The case is Roselle et al. v. Berger & Montague PC, case number 17-1328, in the U.S. Court of Appeals for the Tenth Circuit.

Fee Allocation Dispute in NFL Concussion Litigation

October 30, 2017

A recent Legal Intelligencer story by Max Mitchell, “NFL Concussion Lawyers Pile on Seeger’s $70M Fee Request” reports that nearly 20 attorneys and firms involved in the NFL concussion litigation are challenging a lead attorney’s proposal for divvying up $112 million in attorney fees, which had allocated the lion’s share to his firm.  According to court filings, 16 firms and one former member of the plaintiff’s steering committee have filed objections to the proposal that Christopher Seeger submitted to the court in mid-October.  That proposal had included more than $70 million for his firm, Seeger Weiss.  Among the firms that submitted objections to the proposal are Anapol Weiss, home to Sol Weiss, who is co-lead counsel with Seeger in the litigation.

Anapol’s response proposed an alternative methodology for the court to use in dividing up the fees.  The suggested formula would not rely as heavily on lodestar multipliers and would accounted for hours spent working toward significant benchmarks in the litigation, rather than applying a “straight-line mathematical computation” that treated all hours equally, the filing said.

The 15-page alternative proposal, which was filed by Pietragallo Gordon Alfano Bosick & Raspanti attorney Gaetan Alfano, said it would more adequately account for Anapol’s role in developing the litigation and hammering out the settlement agreement.

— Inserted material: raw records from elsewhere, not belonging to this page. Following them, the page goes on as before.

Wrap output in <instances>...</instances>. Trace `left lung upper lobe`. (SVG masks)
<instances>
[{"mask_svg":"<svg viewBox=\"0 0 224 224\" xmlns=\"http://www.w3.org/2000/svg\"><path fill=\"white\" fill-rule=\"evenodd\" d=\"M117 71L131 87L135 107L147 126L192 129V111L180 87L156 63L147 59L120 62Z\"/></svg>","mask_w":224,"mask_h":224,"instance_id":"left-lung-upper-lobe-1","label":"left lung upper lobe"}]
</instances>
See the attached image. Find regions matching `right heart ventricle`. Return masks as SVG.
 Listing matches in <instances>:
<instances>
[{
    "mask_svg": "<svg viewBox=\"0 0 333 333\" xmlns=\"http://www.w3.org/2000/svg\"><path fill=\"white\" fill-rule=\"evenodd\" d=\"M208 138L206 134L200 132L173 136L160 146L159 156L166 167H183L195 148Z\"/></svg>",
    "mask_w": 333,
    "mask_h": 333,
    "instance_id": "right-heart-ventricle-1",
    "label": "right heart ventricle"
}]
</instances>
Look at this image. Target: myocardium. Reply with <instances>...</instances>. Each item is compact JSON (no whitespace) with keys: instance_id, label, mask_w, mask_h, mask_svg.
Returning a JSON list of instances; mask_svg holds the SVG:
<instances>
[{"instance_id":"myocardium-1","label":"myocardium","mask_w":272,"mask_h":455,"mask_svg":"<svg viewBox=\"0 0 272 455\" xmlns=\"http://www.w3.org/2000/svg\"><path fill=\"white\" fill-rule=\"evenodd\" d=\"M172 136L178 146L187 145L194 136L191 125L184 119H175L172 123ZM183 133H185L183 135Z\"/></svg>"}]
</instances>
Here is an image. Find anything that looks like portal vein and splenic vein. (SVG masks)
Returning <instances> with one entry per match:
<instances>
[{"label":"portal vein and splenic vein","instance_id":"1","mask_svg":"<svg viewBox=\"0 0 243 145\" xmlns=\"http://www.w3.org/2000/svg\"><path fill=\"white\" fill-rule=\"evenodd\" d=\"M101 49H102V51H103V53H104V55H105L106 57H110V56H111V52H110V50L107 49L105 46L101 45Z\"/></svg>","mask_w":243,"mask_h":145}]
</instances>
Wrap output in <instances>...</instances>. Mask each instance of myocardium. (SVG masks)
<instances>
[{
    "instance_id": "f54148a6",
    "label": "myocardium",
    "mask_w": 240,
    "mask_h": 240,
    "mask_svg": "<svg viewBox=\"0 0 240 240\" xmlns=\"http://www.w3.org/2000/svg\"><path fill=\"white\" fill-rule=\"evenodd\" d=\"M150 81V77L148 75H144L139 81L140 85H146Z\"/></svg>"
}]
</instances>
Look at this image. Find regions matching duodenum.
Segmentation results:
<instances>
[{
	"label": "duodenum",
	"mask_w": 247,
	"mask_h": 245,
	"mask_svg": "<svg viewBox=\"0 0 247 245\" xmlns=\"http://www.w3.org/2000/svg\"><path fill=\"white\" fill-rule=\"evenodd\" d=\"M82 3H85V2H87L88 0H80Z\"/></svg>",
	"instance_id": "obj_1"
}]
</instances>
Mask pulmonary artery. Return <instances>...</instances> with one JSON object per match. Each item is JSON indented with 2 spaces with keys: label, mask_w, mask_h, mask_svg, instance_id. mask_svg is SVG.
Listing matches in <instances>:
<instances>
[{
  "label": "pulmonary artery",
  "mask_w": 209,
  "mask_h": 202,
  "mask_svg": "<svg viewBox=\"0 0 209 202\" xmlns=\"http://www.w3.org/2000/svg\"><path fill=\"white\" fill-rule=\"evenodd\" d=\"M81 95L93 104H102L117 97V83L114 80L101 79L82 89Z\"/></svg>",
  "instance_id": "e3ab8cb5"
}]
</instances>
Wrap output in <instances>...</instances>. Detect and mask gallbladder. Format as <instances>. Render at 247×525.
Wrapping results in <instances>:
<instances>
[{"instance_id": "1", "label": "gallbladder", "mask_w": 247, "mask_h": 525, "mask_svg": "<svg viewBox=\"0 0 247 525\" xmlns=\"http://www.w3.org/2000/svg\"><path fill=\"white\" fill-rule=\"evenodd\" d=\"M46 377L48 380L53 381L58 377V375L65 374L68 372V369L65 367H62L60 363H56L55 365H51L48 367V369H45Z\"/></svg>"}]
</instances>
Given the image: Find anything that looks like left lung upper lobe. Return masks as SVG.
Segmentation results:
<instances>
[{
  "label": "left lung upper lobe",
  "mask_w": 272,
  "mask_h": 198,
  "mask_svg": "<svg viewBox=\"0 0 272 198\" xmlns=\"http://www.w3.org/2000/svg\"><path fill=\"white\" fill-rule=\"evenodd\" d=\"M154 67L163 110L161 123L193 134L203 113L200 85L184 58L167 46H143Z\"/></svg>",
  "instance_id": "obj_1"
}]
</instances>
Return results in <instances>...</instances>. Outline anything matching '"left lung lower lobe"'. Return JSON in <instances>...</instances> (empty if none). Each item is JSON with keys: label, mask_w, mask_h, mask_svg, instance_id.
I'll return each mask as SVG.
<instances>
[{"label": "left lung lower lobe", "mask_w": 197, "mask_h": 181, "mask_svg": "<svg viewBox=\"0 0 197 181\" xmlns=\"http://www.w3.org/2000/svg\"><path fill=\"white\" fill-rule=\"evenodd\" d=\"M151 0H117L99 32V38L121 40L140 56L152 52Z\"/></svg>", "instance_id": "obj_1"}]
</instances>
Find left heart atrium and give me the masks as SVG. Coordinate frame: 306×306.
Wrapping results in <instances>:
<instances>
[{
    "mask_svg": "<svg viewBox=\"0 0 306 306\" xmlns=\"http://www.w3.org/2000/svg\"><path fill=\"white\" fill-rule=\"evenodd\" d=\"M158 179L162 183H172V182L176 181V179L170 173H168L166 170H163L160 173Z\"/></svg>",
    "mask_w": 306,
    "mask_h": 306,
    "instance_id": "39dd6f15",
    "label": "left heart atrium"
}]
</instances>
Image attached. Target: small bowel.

“While Seeger and Anapol shared the role of co-lead class counsel, the Seeger firm’s proposed apportionment would leave one co-lead class counsel firm (Seeger) with 65.4 percent of the attorneys’ fees and the other (Anapol) with 4.3 percent of the attorneys’ fees,” the filing said in a footnote.  “The Seeger firm requests that this court award it over 15 times the fees that it allocated to its co-lead counsel, Anapol.  On its face, Mr. Seeger’s proposed apportionment is grossly inequitable, given, inter alia, Anapol’s extensive contributions to the case.”

In an emailed statement to the press, Seeger said, “We believe this allocation is reasonable and well within the precedent set in similar cases. Judge [Anita] Brody will ultimately determine the final allocation, and we appreciate her consideration of this matter.”

On Oct. 10, Seeger filed a 22-page declaration to the U.S. District Court for the Eastern District of Pennsylvania, asking the court to award his firm $70.4 million.  The money, according to the request, would compensate Seeger Weiss for a total of 21,044 hours that his firm spent on the litigation since he was appointed to represent the class in 2012.

Although many of the responses took issue with the lodestar multipliers Seeger used to develop his proposal, some contended that a neutral special master needed to be appointed to handle the fees and others said the proposal was premature.

“To avoid even the appearance of placing their own financial interests ahead of the retired NFL players’ needs, class counsel is urged to join this motion and voluntarily seek to defer any ruling on payment of claimed attorneys’ fees until after at least the majority of the players have been paid,” Tampa-based attorney Steven Yerrid of the Yerrid Law Firm said in his firm’s response.  “With all respect, the undersigned submits this case must first be about the players’ well-deserved compensation and not the compensation of the lawyers representing them.”